Nowhere near as contentious, La Panthère travels a nouveau-chypré route, paying homage to the tailored, bitching mother lode in the light sensual echo of animalic, fur and moss under the glossy plasticised fruits and gardenia rush. Everything feels hyper-real, overtly stylised and blurred. Notes move fast, boundaries and edges difficult to map and follow. It was a little frustrating at first as I was expecting effect, that Laurent dazzle and hook that pulls you in, despite any misgivings you might have. I also recognised echoes of Gucci by Gucci from 2007, created by Ilias Ermenidis. This was also a neo-chypré using a really elegant guava and tiare blend over honey and patchouli in sexy, melting base. Oh and one of the best ads EVER with Raquel Zimmerman swaying provocatively to ‘Heart of Glass’ for cinematic perv-auteur David Lynch. Gucci by Gucci and La Panthère use memory and olfactive blur to suggest an archive sense of darkness whilst demanding we adorn ourselves in glossy sex and beauty.

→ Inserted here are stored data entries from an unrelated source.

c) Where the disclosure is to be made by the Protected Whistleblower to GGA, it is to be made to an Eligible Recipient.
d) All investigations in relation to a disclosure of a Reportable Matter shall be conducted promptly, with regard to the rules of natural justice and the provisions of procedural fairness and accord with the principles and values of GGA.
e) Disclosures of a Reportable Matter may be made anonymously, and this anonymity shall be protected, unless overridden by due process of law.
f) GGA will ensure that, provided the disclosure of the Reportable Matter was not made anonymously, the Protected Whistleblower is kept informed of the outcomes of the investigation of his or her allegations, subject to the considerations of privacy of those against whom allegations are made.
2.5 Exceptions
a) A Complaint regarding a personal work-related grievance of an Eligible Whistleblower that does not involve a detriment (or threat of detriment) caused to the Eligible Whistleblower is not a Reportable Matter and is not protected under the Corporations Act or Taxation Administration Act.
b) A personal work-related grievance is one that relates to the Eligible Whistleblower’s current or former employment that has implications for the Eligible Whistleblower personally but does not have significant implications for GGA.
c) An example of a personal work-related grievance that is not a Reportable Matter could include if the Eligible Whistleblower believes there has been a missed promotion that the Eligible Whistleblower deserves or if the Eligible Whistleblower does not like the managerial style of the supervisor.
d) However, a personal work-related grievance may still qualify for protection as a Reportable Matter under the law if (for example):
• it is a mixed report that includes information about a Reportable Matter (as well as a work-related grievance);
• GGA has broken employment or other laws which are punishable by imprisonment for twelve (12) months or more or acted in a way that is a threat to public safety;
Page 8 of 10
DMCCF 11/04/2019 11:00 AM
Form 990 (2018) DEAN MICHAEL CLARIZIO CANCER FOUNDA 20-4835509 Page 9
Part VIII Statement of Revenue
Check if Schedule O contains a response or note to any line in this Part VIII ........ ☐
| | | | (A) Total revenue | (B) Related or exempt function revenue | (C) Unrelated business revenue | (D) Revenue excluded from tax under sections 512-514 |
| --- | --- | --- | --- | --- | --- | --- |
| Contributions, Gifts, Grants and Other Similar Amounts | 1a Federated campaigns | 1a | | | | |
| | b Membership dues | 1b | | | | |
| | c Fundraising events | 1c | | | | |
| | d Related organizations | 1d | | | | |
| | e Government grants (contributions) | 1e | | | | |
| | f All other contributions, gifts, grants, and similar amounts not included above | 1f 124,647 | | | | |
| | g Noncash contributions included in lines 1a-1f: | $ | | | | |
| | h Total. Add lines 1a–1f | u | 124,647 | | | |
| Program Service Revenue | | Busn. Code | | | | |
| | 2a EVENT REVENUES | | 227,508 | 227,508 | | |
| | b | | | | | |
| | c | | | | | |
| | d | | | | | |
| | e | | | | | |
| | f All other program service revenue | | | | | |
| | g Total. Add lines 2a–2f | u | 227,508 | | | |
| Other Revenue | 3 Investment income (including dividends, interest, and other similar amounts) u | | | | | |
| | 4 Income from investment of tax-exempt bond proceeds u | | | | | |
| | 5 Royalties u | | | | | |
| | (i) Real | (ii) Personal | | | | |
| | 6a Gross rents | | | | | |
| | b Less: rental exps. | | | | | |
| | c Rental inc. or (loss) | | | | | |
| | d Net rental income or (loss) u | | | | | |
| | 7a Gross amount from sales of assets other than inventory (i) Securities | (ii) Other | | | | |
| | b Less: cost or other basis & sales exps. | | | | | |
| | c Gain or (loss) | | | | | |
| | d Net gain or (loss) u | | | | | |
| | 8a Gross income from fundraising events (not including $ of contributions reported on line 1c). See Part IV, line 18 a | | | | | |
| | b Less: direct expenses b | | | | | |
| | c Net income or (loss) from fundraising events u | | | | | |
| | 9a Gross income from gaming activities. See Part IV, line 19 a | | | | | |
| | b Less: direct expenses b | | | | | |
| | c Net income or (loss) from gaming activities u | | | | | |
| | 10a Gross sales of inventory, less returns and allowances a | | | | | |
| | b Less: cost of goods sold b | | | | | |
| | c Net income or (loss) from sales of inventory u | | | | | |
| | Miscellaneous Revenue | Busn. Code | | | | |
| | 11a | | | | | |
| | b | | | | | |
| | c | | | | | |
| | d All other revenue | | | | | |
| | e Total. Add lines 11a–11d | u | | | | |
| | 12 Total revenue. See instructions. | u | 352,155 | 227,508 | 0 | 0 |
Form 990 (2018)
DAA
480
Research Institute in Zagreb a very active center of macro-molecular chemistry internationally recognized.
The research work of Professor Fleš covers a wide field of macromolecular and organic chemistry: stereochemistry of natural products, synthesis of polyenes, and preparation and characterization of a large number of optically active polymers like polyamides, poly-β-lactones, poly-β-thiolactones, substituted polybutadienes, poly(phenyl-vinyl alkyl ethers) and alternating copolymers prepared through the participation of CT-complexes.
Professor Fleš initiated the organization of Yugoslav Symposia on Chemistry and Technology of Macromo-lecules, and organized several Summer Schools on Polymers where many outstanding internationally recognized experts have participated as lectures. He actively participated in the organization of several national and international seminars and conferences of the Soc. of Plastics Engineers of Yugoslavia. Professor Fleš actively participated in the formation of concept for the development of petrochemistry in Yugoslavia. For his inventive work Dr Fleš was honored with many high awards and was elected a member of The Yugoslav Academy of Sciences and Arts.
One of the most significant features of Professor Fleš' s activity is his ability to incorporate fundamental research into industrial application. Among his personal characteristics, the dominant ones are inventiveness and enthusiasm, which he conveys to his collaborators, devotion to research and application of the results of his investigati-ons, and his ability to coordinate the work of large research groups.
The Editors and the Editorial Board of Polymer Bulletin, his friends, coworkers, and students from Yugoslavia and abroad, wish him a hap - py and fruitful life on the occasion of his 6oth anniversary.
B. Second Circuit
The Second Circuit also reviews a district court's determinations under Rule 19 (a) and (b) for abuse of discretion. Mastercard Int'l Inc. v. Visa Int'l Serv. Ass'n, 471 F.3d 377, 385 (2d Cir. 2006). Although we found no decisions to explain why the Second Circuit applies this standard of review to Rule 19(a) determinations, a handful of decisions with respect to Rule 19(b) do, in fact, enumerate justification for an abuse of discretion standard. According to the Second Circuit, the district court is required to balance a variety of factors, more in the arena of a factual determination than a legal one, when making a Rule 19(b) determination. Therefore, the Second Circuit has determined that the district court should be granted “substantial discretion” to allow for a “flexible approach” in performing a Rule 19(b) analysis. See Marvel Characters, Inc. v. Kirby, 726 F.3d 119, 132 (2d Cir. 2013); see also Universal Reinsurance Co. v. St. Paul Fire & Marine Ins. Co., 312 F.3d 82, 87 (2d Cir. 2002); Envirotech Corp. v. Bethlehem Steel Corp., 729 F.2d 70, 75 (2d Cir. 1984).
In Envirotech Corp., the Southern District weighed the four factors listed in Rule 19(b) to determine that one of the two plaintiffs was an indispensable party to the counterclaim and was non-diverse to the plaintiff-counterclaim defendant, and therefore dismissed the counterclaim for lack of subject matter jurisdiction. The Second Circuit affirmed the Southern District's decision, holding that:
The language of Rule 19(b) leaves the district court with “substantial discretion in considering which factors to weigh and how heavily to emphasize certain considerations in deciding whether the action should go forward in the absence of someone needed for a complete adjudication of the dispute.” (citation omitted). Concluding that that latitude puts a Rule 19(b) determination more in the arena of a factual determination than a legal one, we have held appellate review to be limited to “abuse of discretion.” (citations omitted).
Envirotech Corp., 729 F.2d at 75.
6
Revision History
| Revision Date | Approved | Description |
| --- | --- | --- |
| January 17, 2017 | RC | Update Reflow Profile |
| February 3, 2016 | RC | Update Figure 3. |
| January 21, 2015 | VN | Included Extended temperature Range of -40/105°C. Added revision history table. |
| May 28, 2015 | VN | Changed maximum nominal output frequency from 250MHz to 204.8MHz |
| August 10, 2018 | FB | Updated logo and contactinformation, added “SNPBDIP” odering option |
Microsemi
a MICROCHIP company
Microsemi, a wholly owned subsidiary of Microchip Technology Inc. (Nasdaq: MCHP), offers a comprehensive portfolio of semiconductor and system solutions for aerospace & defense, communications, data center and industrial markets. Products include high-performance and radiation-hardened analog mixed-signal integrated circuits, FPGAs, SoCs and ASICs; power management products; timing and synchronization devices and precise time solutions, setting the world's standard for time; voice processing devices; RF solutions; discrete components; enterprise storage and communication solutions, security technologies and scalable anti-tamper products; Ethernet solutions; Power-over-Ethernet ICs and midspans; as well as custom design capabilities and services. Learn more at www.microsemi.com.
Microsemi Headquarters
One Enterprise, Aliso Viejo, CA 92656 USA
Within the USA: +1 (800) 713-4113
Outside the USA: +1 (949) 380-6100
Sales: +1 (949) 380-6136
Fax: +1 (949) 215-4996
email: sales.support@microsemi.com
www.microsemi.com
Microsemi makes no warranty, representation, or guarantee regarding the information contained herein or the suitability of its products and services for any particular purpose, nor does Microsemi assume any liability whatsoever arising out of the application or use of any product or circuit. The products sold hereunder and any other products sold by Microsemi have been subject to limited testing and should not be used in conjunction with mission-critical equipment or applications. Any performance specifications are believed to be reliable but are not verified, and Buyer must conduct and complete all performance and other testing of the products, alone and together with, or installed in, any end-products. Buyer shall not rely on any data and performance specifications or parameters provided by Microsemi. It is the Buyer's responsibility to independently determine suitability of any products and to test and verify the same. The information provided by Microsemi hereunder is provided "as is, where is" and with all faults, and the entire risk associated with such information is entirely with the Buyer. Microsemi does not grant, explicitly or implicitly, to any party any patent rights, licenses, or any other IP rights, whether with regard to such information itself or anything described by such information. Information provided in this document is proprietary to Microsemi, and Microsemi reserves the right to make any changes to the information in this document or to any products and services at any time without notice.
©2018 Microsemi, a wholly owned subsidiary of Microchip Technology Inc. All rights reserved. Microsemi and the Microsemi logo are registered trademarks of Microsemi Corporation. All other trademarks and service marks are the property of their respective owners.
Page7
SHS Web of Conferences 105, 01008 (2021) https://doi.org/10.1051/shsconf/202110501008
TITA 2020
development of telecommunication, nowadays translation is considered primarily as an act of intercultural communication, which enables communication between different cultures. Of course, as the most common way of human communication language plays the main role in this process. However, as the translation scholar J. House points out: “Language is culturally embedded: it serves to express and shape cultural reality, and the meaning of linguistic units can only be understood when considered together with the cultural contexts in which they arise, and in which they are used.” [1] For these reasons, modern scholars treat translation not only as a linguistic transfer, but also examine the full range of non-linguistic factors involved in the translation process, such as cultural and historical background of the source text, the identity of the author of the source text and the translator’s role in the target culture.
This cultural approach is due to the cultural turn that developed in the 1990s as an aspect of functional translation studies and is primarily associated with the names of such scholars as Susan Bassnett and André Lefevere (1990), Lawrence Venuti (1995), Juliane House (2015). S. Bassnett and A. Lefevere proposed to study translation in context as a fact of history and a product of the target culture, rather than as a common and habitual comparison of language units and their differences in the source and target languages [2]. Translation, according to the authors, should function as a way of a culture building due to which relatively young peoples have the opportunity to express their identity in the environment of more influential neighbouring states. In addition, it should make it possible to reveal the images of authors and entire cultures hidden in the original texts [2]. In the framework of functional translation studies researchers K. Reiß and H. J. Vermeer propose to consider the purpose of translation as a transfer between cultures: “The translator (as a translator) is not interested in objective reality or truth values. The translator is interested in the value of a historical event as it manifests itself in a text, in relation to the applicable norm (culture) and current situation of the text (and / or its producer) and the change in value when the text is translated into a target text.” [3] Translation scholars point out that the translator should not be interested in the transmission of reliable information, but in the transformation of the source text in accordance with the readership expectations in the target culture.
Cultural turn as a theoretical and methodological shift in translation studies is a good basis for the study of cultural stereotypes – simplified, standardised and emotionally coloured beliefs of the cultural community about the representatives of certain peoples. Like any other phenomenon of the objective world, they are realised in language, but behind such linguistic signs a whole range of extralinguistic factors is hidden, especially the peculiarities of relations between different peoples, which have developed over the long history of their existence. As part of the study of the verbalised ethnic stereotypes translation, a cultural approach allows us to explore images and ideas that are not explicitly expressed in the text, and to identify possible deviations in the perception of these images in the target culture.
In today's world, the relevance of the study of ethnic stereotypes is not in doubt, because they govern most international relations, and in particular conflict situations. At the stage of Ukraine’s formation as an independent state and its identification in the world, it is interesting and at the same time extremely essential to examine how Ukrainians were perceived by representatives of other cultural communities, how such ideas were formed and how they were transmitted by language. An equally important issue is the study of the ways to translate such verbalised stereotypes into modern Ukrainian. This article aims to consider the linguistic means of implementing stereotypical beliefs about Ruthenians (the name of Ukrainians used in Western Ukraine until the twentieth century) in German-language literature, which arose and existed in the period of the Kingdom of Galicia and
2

The summer fruits whoosh of the La Panthère’s opening is glorious and echoes in a small way Mathilde’s beloved Mitsouko, a scent she has referenced symbolically in many of her compositions. The bouncy, glossy gardenia molecule oozes peach and nectarine, creating a hazy velutinous sillage that caresses the skin like passing fur. A ghostly use of musks and rather discreet powder render the final stages very austere, but I love the golden fade. As if closing the lid on precious glowing stones. The word feral has been bandied about a bit in reviews, mostly due to people trying to link the panther theme to the juice. This is no growling beast; I don’t think this was ever the intention. As the Cartier jewellery totem, the sleek, sensual cat has haunted the glittering imagination for decades. Mathilde Laurent has paid homage to this elegant leitmotif with chic and radiant juice. The more I wear it, the more I like it, it feels right on the skin, made for wearing in huge clouds on warm summer days as you leave the house in clean crisp clothes. And then again at night as the sun sets and you sit at a window in silence, wondering where the glint and flash of summer is coming from. Raising your wrist, you realise you smell of peach sky and petal.